I roll my eyes. Leave it to my two friends to be snapping selfies when we might be in danger. Though we are all on the cheerleading squad, Chloe Thompson and Valentina Martinez would probably be considered the most “high maintenance” in our group. Both love to shop and spend lots of time talking about hair and makeup. They are both very pretty too. Chloe is tall and thin with dark curls and caramel skin, and Valentina, who was born in Mexico, has long black hair and can do back flips across the school gym.
Chloe and I have been best friends since we were small. We’ve been in most classes together at Xavier Academy, the private school we attend, until last year when she was placed in some special classes because she has dyslexia. The learning disorder makes her see letters backward so Chloe needs more time to do her reading assignments than other people. Some kids used to make fun of her about it until they found out that Chloe has a temper, and since she’s one of the tallest girls in our grade you don’t want to mess with her.
I used to think Valentina was just a bubblehead until she and her family had to leave their home during a hurricane earlier this year. They camped out with us in my father’s dental office for a few days because parts of our neighborhood were flooding and we couldn’t stay in our house either. During our time in the office, Valentina and I became friends and she convinced me to try out for the cheerleading team.
“Can I see the pictures?” Cole bumps me out of the way and shoves in closer. “I left my camera at the hotel.”
“Ouch!” I stumble back off the path and into a huge pile of fire ants.

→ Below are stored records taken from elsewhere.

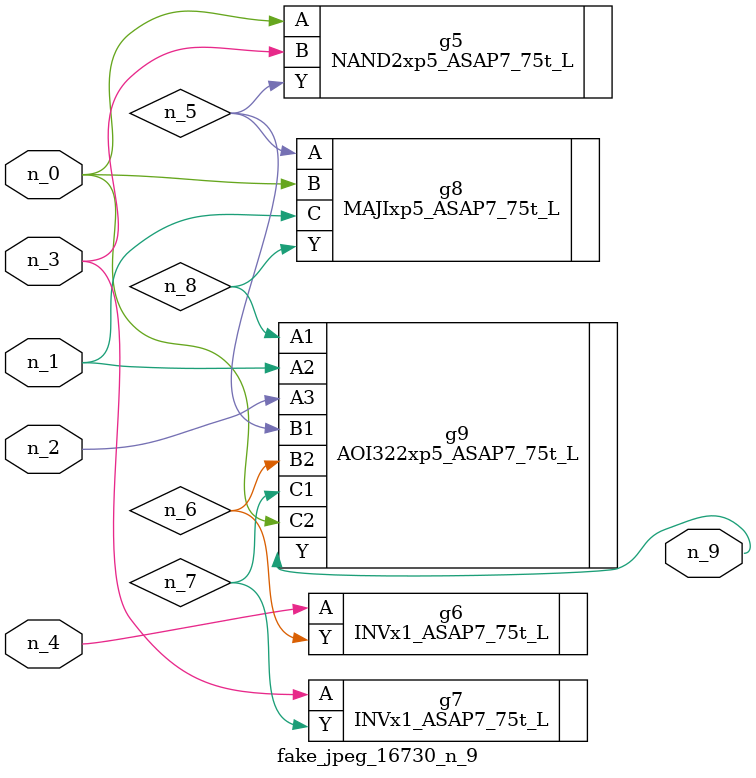
<source format=v>
module fake_jpeg_16730_n_9 (n_3, n_2, n_1, n_0, n_4, n_9);

input n_3;
input n_2;
input n_1;
input n_0;
input n_4;

output n_9;

wire n_8;
wire n_6;
wire n_5;
wire n_7;

NAND2xp5_ASAP7_75t_L g5 ( 
.A(n_0),
.B(n_3),
.Y(n_5)
);

INVx1_ASAP7_75t_L g6 ( 
.A(n_4),
.Y(n_6)
);

INVx1_ASAP7_75t_L g7 ( 
.A(n_3),
.Y(n_7)
);

MAJIxp5_ASAP7_75t_L g8 ( 
.A(n_5),
.B(n_0),
.C(n_1),
.Y(n_8)
);

AOI322xp5_ASAP7_75t_L g9 ( 
.A1(n_8),
.A2(n_1),
.A3(n_2),
.B1(n_5),
.B2(n_6),
.C1(n_7),
.C2(n_0),
.Y(n_9)
);


endmodule
</source>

At least fifty angry bugs crawl up my leg and start biting.
“Aaaaah!” I shriek.
Mom rushes over and swats the ants off with her sun hat.
“Everybody back on the golf carts!” she commands.
“Is your daughter okay?” A lady from one of the two other carts touring with us walks over to offer help.
“Yes, thankfully, she’s not allergic to fire ant venom,” Mom answers. “It looks like she’ll have to suffer through pain from a bite or two the next couple of days.”
“A bite or two? There must be at least twenty bumps on my leg!” I exclaim. “And it’s all your fault, Cole!”